Капитан фрегата «Крейсер» Михаил Лазарев отметил, что встреча и этот разговор со старцем Германом остались в душах и памяти морских офицеров на всю их жизнь. Словоохотливый старец говорил умно, дельно и назидательно, более всего о вечности, о спасении, о будущей жизни, о судьбах Божиих. Много говорил он о житии святых, из Пролога. Слушать его было приятно, и беседующие с ним увлекались его беседою и нередко только с рассветом дня нехотя оставляли его.
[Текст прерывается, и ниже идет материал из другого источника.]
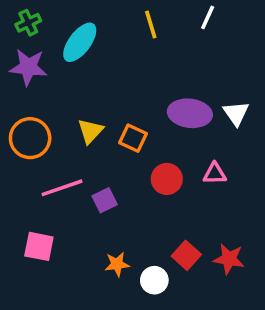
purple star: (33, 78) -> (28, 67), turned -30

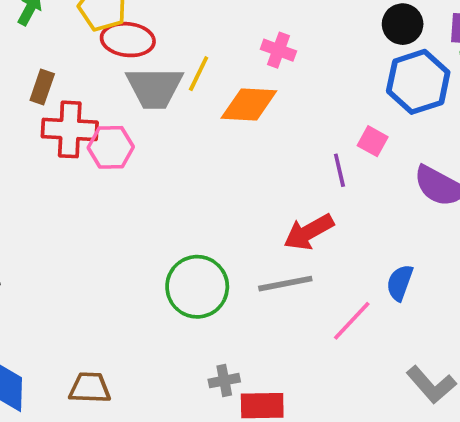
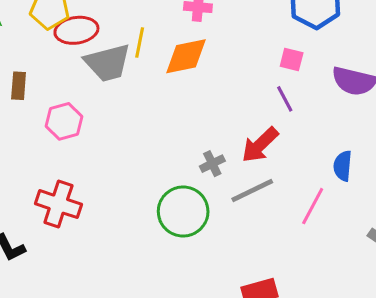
red cross: (70, 129) -> (58, 204), moved, turned 30
pink hexagon: (111, 147) -> (64, 121), moved
purple line: (339, 170) -> (285, 99), moved
gray cross: (224, 381) -> (212, 164), moved

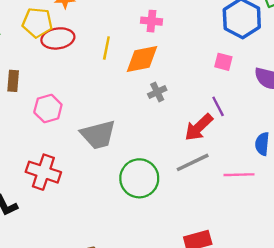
gray trapezoid: (108, 63) -> (98, 135), moved
purple line: (285, 99) -> (218, 106), moved
gray cross: (212, 164) -> (157, 92), moved
pink line: (313, 206) -> (239, 175), turned 60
Креол Константин Ларионов сердцем и душой любил батюшку Германа и писал о нём: «В душеспасительных беседах с гостями отец Герман просиживал до полуночи и даже за полночь. Но ночевать он никогда не оставался и, несмотря на ни какую погоду, всегда уходил к себе в пустынь. Если же по какому-либо особенному случаю и нужно было ему ночевать вне келии, то утром всегда находили постель, постланную для него, совершенно нетронутою, а старца неспавшим. Точно так и в своей пустыни, проведя ночь в беседе, не предавался он отдохновению.
Ел старец весьма мало. В гостях чуть отведывал какого-либо кушанья и оставался уже без обеда. В келии очень малая часть небольшой рыбы или овощей составляла весь его обед. Тело его, изнурённое трудами, бдением и постом, сокрушали пятнадцатифунтовые вериги. Одежда отца Германа была одна зимой и летом. Рубашки холстяной он не носил, её заменяла оленья кухлянка, которую он по восьми лет не снимал и не переменял, следовательно, шерсть на ней вся вытиралась и кожа залоснялась. Потом сапоги или башмаки, подрясник, ветхая, полинялая, вся в заплатах ряса и клобук, – вот и всё его одеяние. В этой одежде он ходил везде и во всякую погоду: и в дождь, и в снежную метель. Постелью ему служила небольшая скамья, покрытая оленьей вытершейся от времени шерстью, изголовье – два кирпича, которые под голой шкурой оставались незамеченные (незаметными) для посетителей. Одеяла не было, его заменяла деревянная доска, лежавшая на печке. Эту доску сам отец Герман назвал своим одеялом.
«В бытность мою в келии отца Германа, я, грешный, сидел на его постели, и это считаю верхом моего счастья!» – говорил креол Константин Ларионов.
Ещё при жизни своей преподобный Герман получил от Господа дары прозорливости, исцеления и чудотворения. В молитвенном обращении к Господу он ликвидировал пожары, успокаивал штормовые приливы, менял направления ветров, вызывал и останавливал небесные грозы, гром, дожди и снегопады, предупреждал о землетрясениях и гасил их.
«Его жизнь напоминала жизнь древних пустынников – он был в общении с миром духов и с природой, как будто пребывал в первобытном состоянии – в раю».